Advice for mitigating service disruptions

We were impacted by the outage today (https://trust.okta.com/#incident/a9C2A000000PBikUAG) and I was wondering if you could provide some guidance on how we can mitigate this. How does one create redundant Okta Org Authorization Servers? Do we need to do that? What are your best practices?

–Ray

Apologies for the outage yesterday. This is the first one we have had since I’ve been at Okta that impacted the developer tier’s home and my applications were affected as well.

I think you ask a really good question, but understanding the root cause of the underlying issue, the only way this particular one could have been mitigated is by not being in that particular cell.

With that being said, Okta does give you the ability to run multiple authorization servers in the same organization, these could be used for failover if one authorization server went down. Their original purpose is for different audiences (one audience for each authorization server), but you could possibly set up multiple for redundancy.

I think there is an interest product enhancement out of your question. Which is how Okta could allow you to have the same organization in multiple cells, and if one goes down, we can elegantly funnel traffic to the other cell. I’m going to talk to our architects about this. It definitely seems feasible and would be a value-add for customers needing automatically failover and redundancy.

Let me know any questions - always happy to help.
Tom

2 Likes

Thanks Tom.

I’m not 100% familiar with your architecture yet so the difference between a cell and an authorization server is not clear to me, since the 400 failure happened when I called the authorization server. Nevertheless, I’d be very grateful to hear the outcome of your discussion with the Okta architects.

BTW, pass on my kudos to the team for a great product and to you and @robertjd for how responsive you are on these forums.

–Ray

1 Like

Oh yea, the terminology is a little confusing. A cell hosts a set of Okta organizations; you can imagine a cell as the set of machines and databases that run Okta. Your organization hosts your tenant, which is a directory, authorization servers, and a set of policies around all of it. This is a simplification, but I think that is all I need to cover. One of the benefits of having organizations in cells is it is very uncommon for service disruptions to affect all customers.

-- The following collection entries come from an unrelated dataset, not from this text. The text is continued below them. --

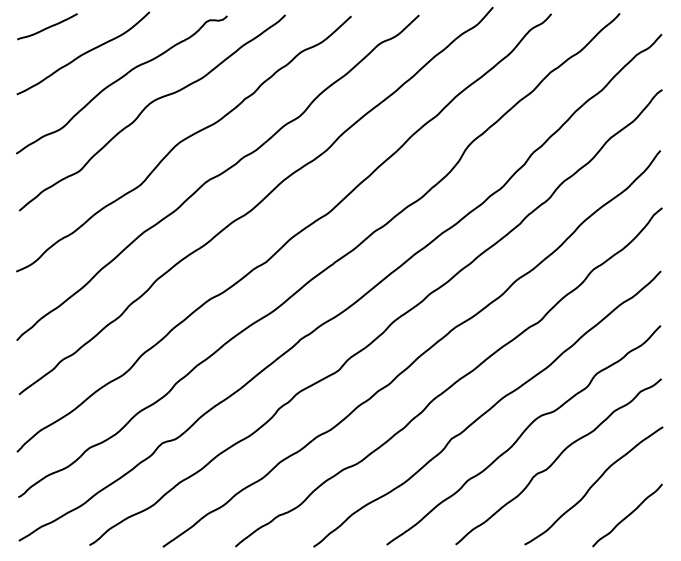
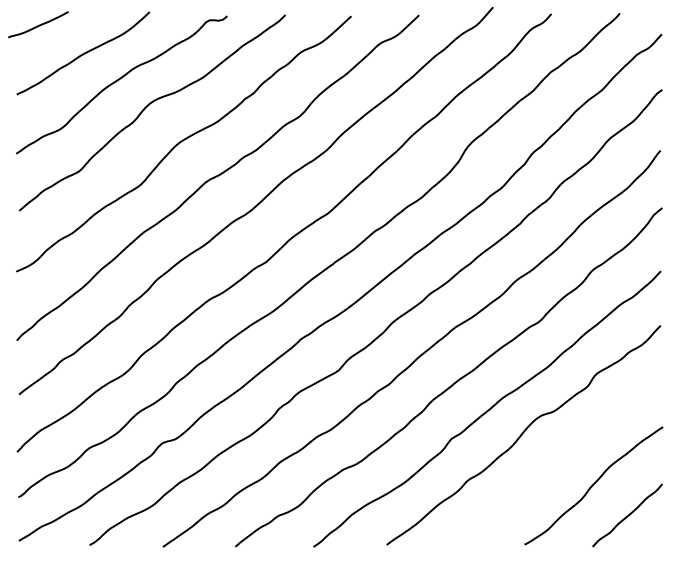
curve at (48, 26) position: (48, 26) -> (39, 24)
curve at (557, 459): present -> none
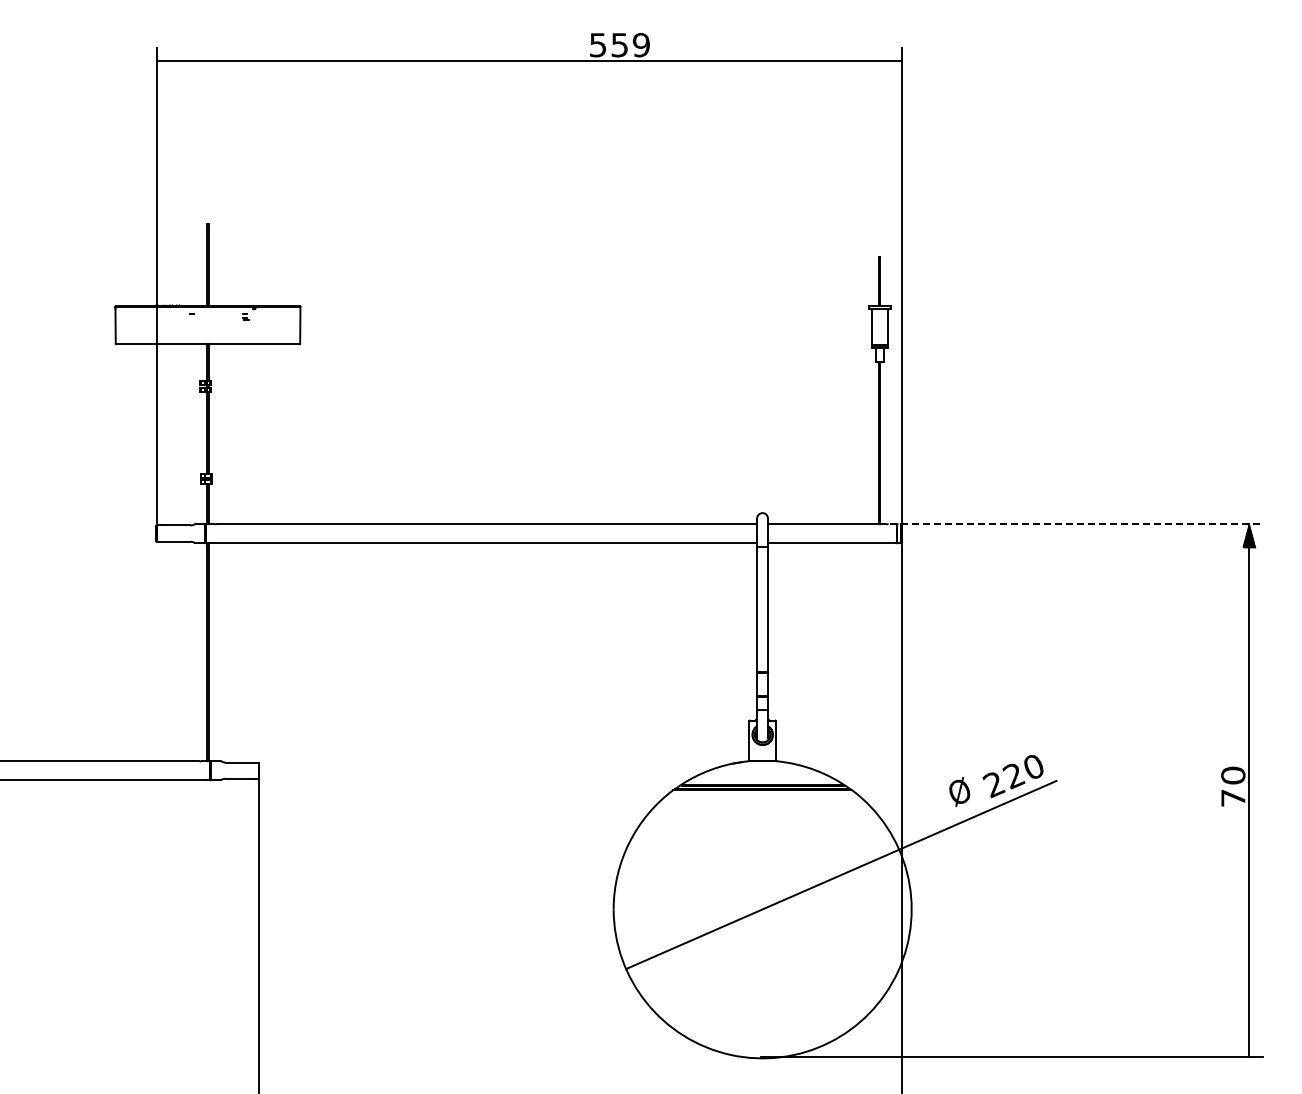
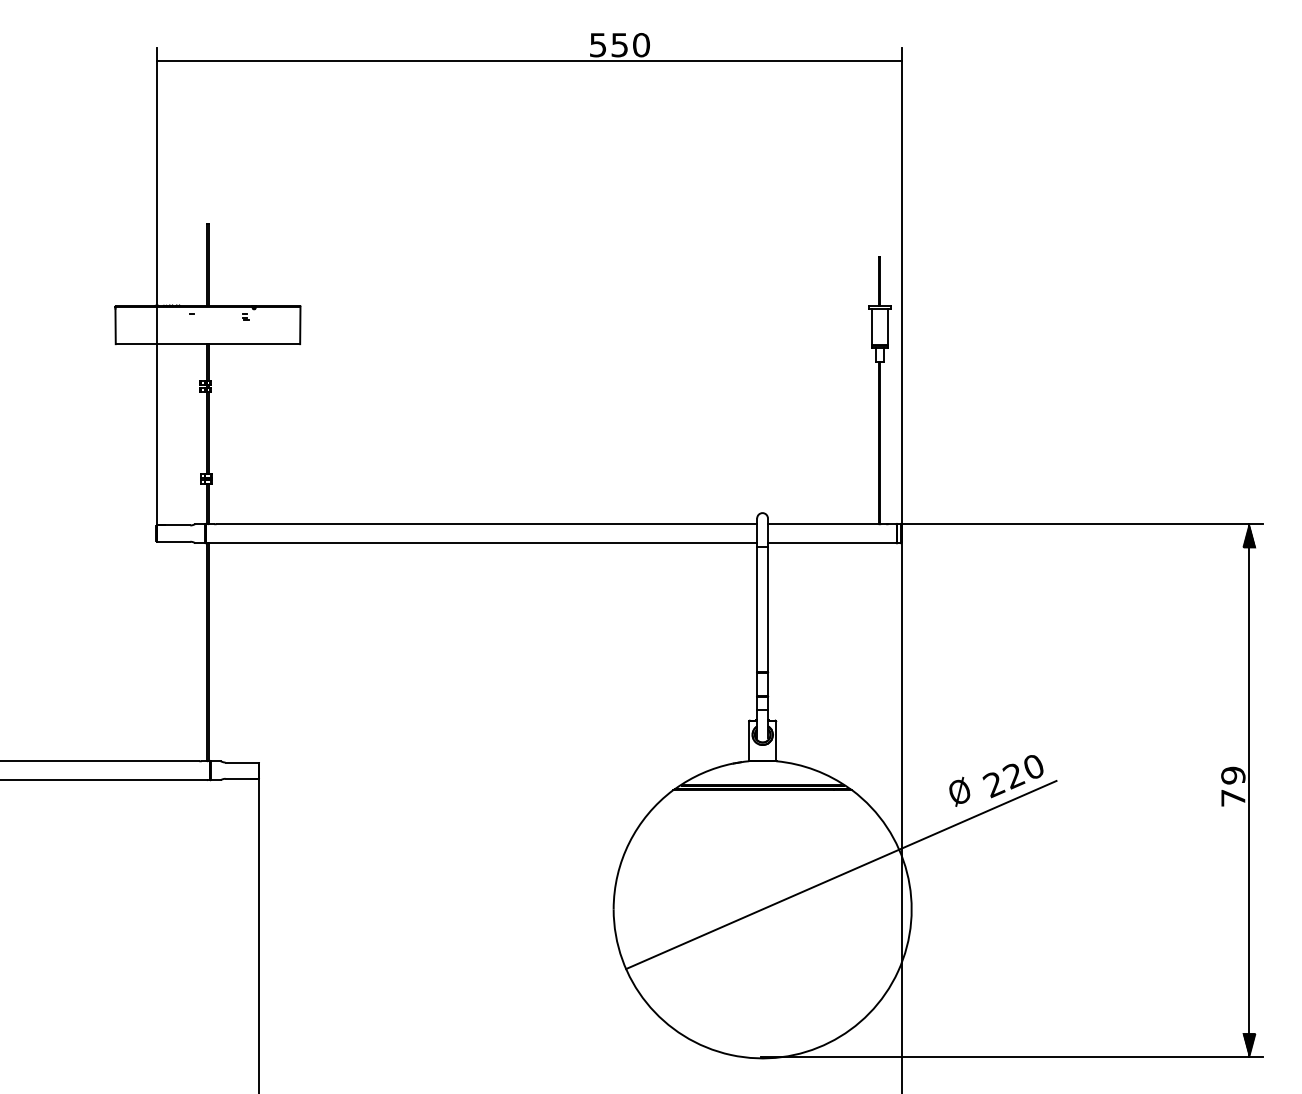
text at (640, 45): 559 -> 550
line at (1071, 524): dashed -> solid
text at (1233, 775): 70 -> 79
hatch at (1249, 1045): none -> present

And thanks for your kind words, I’ll pass the feedback on to the team, it is a group effort for building the product and supporting people building on top of Okta. We strive to create a team that is motivated by customer success.

2 Likes

Hey Guys,

I’m getting intermittent 404’s on my dev-xxx.oktapreview.com/api/v1/authn . Trust says nothing’s going on but I’m 99% sure there is. Looks like one of the servers behind a load balancer is whacked or something.

Would appreciate confirmation of this to make sure I’m not going nuts.

https://trust.okta.com/

–Ray

@RayRenteria Are you still seeing this? I’ve sent about 50 requests to my own test orgs and haven’t noticed any 404s. It’s a small sample size though.

If you’re still experiencing errors, please email support@okta.com and provide logs (if you have them).

Thanks for the response, @nate.barbettini . Things are settled now. I’ll make meticulous recordings next time. My colleague didn’t experience the same issues I was experiencing. The errors were definitely being thrown by calls from within the authClient, though–a 404 on the authentication API call with a CORS anomaly being reported back.

I’ll be sure to share here if it ever happens again.

–Ray

This topic was automatically closed 24 hours after the last reply. New replies are no longer allowed.